Governments, meanwhile, must often make expensive decisions with little information. Considering the health and political risks of inaction, many developed countries had little choice but to stock up on vaccines.

However, the supply of the swine flu vaccine now far exceeds demand. A recent article in the New York Times reveals that developed countries are now having trouble donating it to developing countries. Once a frighteningly scarce commodity, the vaccine is now an object of ridicule — particularly in Europe, where policymakers who championed vaccination are now under attack from opportunistic political rivals who accuse them of wasting public money and of scaremongering.

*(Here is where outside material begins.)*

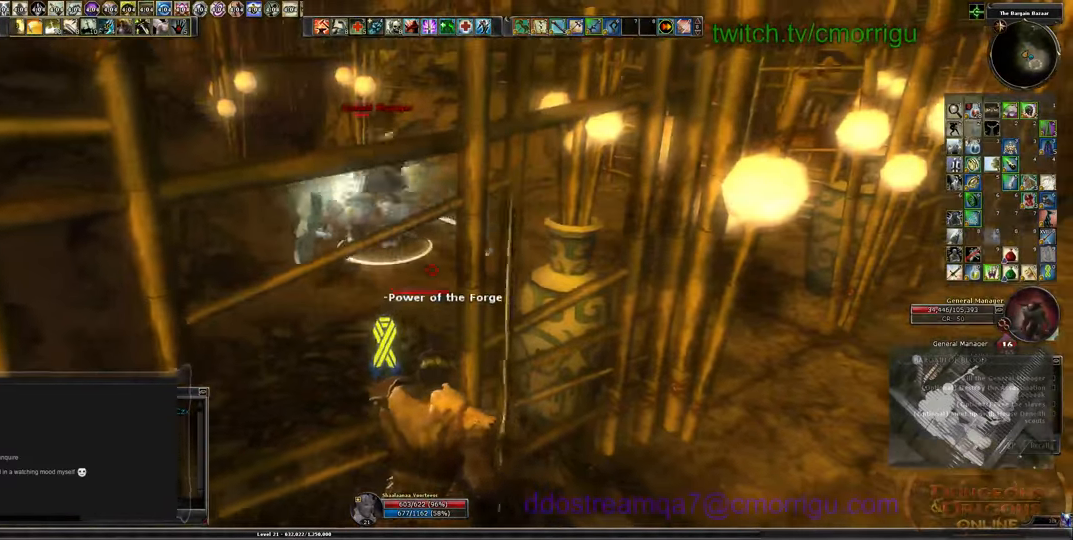
{"keys": ["a", "s"], "events": [[133, "s", "down"]]}
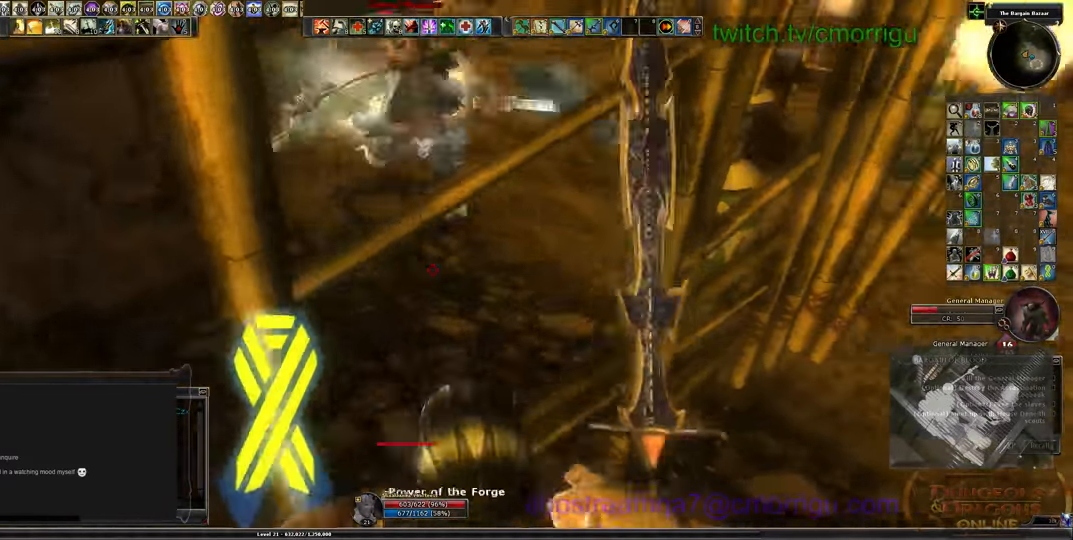
{"keys": ["s"], "events": [[133, "a", "up"]]}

The Council of Europe now claims that employees within the WHO knew that the threat to public health posed by the virus was low — and pushed for vaccination to drive profits for big pharma and to boost the WHO's profile and funding. Forgetting for a moment the moral bankruptcy of such a plan and the suggestion that WHO scientists were able to predict what no other scientists could in the spring of 2009, this theory fails on many levels. First, the WHO is typically the No. 1 enemy of pharmaceutical companies. Second, red flags regarding a possible pandemic were raised and corroborated by many experts not associated with the WHO or big pharma. Third, vaccines are expensive, difficult to make, controversial, and offer substantially less profit potential for big pharma than other drugs, making them an unlikely candidate for such a plot. Fourth, the reputational risks to the WHO far outweigh any financial gains that a false pandemic could produce for them or their employees. Finally, trumping up a pandemic threat that doesn't come to pass would seriously undermine future support for influenza R&D and the WHO's influenza preparedness activities — not increase it, as the Council of Europe suggested.

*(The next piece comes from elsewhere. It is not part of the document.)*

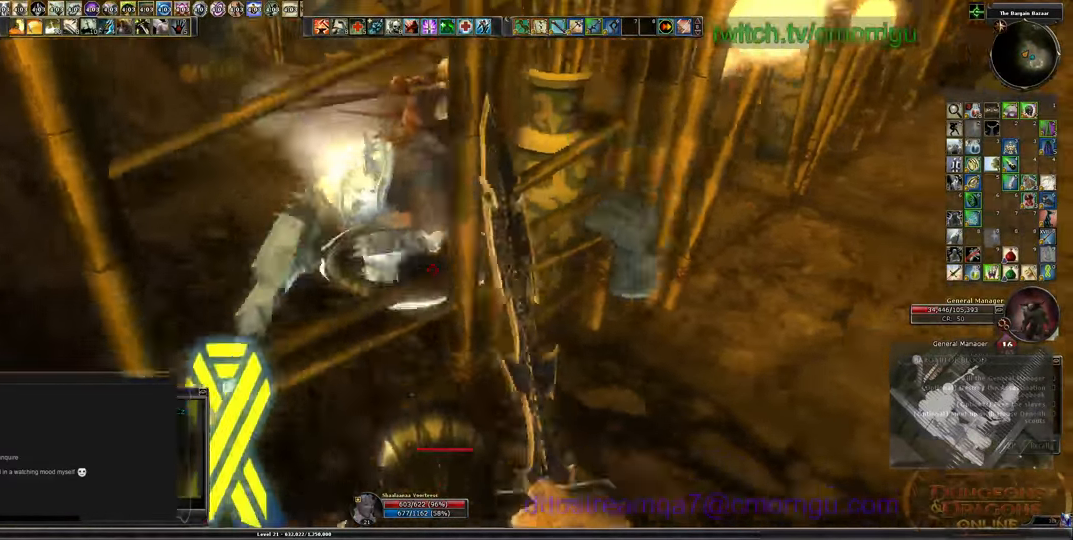
{"keys": [], "events": [[333, "s", "up"]]}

Regardless of the merits of such claims, they reveal the response challenges for low probability/high impact scenarios like pandemic flu. The backlash against a less-than-severe pandemic will likely increase public skepticism in the future. The WHO will suffer further damage to its reputation. Coordinating a global response to emerging infectious diseases is tricky in the best of times, but with its credibility on the decline, carrying out this costly activity without enough resources of its own and its reliance on U.N. member state support will be particularly difficult. For the big pharmaceutical companies, who will see a modest revenue boost from this pandemic (not the windfall profits that have sometimes been reported), willingness to invest in vaccine production capacity — a major shortfall during the spring of 2009 — will likely be reduced amid this current round of bad press and government cancellations of their vaccine contracts. While it may be difficult for some critics of big pharma to accept that a for-profit venture plays a critical role during these pandemics, the reality is that they will be the only game in town for the foreseeable future. Longer term, government investment in surveillance, diagnostics, logistics, and vaccine development will be limited by fears of political recrimination, as we are currently seeing in Europe and, to a lesser extent, the United States.

To be sure, this mild pandemic has provided important lessons on risk communication and response that may be useful if and when another infectious disease threat emerges. Presuming, of course, we're not all dead.